というわけで、いわゆる私小説的な作品は頭から拒絶して来た。
しかし、今回、近松秋江『黒髪』を、「ポストモダンにはあきた」という某編集者にすすめられて読んで、少し考えが変わった。ハッキリ言って、面白かったのだ。何だかわからないヘンな力に引っ張られてぐんぐん読み進んでしまったのだ。意外だった。
『黒髪』が書かれたのは大正十一年というから関東大震災の直前のことである。主人公の男は東京に仕事を持っているのだが、京都の遊女に夢中になり、執拗に追いかけ回す。その追跡ぶりを「黒髪」「狂乱」「霜凍る宵」の三編にくどくどくどくど書き連ねている。
この男が遊女とその老獪(ろうかい)な母親に手玉にとられ、金品を巻きあげられているのだということは、どんな純朴な読者だって数ページ読んだだけでわかるのだが、主人公の男だけはいつまでたっても気がつかない。じれったいやら、おかしいやら。
一番笑ったのは「霜凍る宵」の、男が、ゆくえをくらましていた女の居所をついにつきとめて、忍び込むシーンである。一月から二月にかけての寒い最中に民家の出入口にずうっと張り込んでいるだけでも狂気の沙汰、ほとんど痴漢というものだが、この男は、いっこうにめげない。
入口の左手が一間の櫺子窓(れんじまど)になつてゐて、自由に手の入るだけの荒い出格子の奥に硝子戸が立つてゐて、下の方だけ擦り硝子をはめてある。そこから、手を挿入れて、試みにそつとその硝子戸を押してみると五六寸何の事もなくずうつと開きかけたが、ふつとそれから先戸が動かなくなつたのが、どうやら誰か内側からそれを押へてゐるらしく思はれたので、此度(こんど)は二枚立つてゐる硝子戸の左手の方を反対に右手に引かうとすると、それも亦抑へたらしく開かない……。
ようするに、内がわから女が懸命にガラス戸を押さえて、拒絶しているのだ。思いっきり厭がっているのだ。マンガとしか思えない。
ここまで露骨に拒絶されてもなお、わが主人公は気がつかない。傷つかない。その鈍感さは感動的なほどである。いったいどこまでだまされれば気がすむのか――という妙な興味に引きずられて、ぐんぐん読み進んでしまう。
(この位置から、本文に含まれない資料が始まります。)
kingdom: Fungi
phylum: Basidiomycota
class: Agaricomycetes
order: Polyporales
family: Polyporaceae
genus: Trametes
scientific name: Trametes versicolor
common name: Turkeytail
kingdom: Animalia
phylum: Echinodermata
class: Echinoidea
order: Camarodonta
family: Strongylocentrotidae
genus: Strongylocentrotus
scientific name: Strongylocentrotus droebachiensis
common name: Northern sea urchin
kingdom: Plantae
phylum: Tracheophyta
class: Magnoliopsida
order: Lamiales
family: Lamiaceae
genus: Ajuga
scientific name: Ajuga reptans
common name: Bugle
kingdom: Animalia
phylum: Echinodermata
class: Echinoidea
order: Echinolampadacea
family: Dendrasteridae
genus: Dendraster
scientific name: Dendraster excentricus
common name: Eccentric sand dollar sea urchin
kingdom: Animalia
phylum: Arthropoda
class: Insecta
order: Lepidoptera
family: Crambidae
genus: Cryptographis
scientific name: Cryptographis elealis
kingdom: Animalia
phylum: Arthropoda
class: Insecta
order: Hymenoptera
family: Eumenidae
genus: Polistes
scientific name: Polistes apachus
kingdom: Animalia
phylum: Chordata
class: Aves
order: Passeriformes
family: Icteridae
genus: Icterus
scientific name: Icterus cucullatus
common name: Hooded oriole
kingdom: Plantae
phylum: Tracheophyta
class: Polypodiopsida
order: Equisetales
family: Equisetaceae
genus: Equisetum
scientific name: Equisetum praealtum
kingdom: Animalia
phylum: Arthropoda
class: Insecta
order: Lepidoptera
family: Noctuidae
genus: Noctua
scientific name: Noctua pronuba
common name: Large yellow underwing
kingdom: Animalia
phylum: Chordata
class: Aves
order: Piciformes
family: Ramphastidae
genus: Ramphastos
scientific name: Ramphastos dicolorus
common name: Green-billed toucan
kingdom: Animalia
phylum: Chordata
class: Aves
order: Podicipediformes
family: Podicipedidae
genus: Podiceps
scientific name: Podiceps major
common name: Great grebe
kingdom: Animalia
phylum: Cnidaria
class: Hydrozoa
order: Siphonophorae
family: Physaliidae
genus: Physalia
私はかねがね「昼メロとラジオの人生相談の面白さは、愚かさの力というものだ。誰もが“あの人に較べれば私のほうがものがわかっている ”と思える。そういう形で優越感と批評欲を満足させてくれるのだ。昼メロのヒロインと人生相談の当事者は、じれったいくらい愚かしくなくてはいけないのだ」と思っていたが、この『黒髪』の男は、その構造にぴったりとはまっている。
しかし、『黒髪』があなどれないのは、そういう愚かしい男の姿や周辺人物(とくに遊女の母親)や京の風物や自然などが、なかなか品格のある文章で、正確詳細に描写されているところだ。近松という筆名を使っているくらい江戸時代の軟派文学にかんする教養も憧れも深いらしく、文章も巧いのだが、しかしそれに足をすくわれ安易に自分を美化したりはしていない。自分の愚かしさや醜さをまったくそのまんま投げ出している。態度としてはかんべきにリアルである。
軟派系といえば「洒脱」方向におさまるものなのに、この人にはまったくそういうところがなく、終始かっこ悪いままである(しかし、はたして作者がどこまで自分を「かっこ悪い」と認識していたかは疑問である)。
というわけで、私の最大の疑問は、この人はいったいいかなる情熱にとりつかれて、この小説を書いたのかということである。西欧キリスト教文化圏にありがちな「告白」とか「ざんげ」の衝動とは全然思えないし、女にたいする私怨とも見えないし、自己陶酔の匂いもない。
奇妙な小説。奇妙な作家。ひとくちに私小説と言って無視してしまうと、こんな“ひろいもの”を見逃してしまう。